Aim of the task: What should be copied is the stretch of entries below from the line with "Command Palette" up to and including the line with "Xây dựng chuyên môn về Kinh doanh, Quản lý", exactly and without images.

Available data:
·····

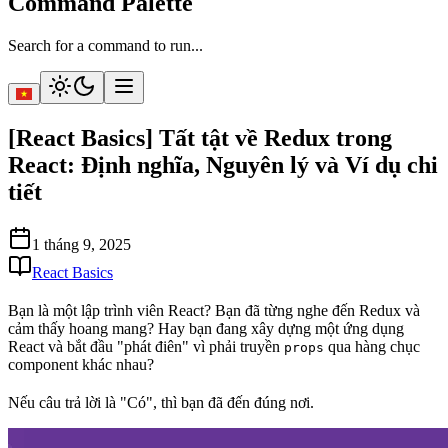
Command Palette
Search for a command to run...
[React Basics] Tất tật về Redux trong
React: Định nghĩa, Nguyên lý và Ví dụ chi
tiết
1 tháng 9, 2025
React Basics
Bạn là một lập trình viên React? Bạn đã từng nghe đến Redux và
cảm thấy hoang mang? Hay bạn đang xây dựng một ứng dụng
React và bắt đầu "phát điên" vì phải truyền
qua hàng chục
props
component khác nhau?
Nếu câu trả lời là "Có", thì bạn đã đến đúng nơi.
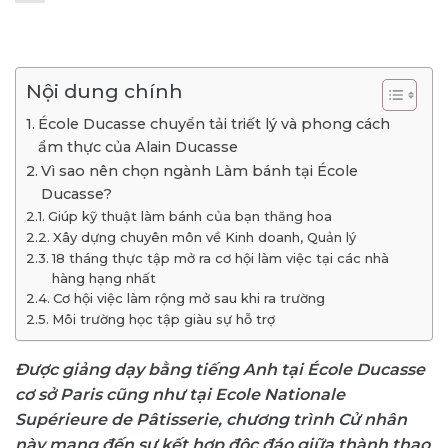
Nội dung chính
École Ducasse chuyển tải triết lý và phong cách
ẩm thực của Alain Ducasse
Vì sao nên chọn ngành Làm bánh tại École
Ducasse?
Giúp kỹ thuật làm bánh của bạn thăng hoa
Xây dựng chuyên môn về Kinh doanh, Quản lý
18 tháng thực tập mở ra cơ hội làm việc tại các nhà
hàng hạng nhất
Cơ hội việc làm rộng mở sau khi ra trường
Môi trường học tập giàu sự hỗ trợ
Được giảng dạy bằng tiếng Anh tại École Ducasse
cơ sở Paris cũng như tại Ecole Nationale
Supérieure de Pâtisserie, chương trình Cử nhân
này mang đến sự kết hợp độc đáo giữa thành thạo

·····

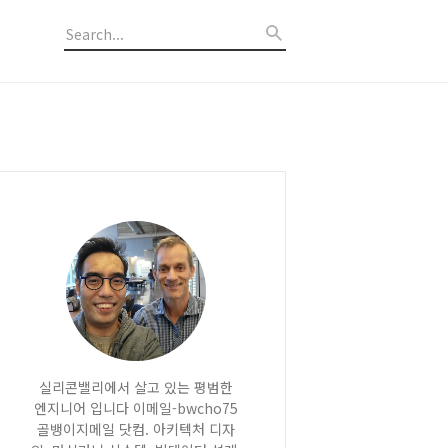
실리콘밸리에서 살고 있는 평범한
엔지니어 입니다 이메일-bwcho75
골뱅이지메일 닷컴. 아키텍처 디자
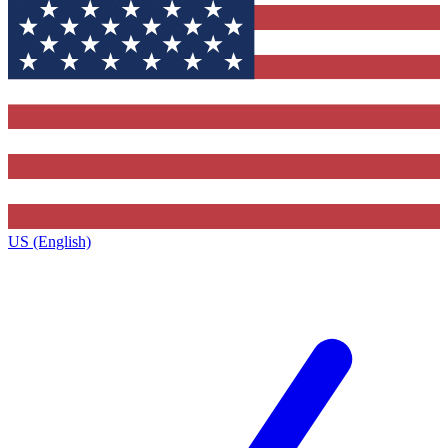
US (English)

·····

Written answer:
Command Palette
Search for a command to run...
[React Basics] Tất tật về Redux trong
React: Định nghĩa, Nguyên lý và Ví dụ chi
tiết
1 tháng 9, 2025
React Basics
Bạn là một lập trình viên React? Bạn đã từng nghe đến Redux và
cảm thấy hoang mang? Hay bạn đang xây dựng một ứng dụng
React và bắt đầu "phát điên" vì phải truyền
qua hàng chục
props
component khác nhau?
Nếu câu trả lời là "Có", thì bạn đã đến đúng nơi.
Nội dung chính
École Ducasse chuyển tải triết lý và phong cách
ẩm thực của Alain Ducasse
Vì sao nên chọn ngành Làm bánh tại École
Ducasse?
Giúp kỹ thuật làm bánh của bạn thăng hoa
Xây dựng chuyên môn về Kinh doanh, Quản lý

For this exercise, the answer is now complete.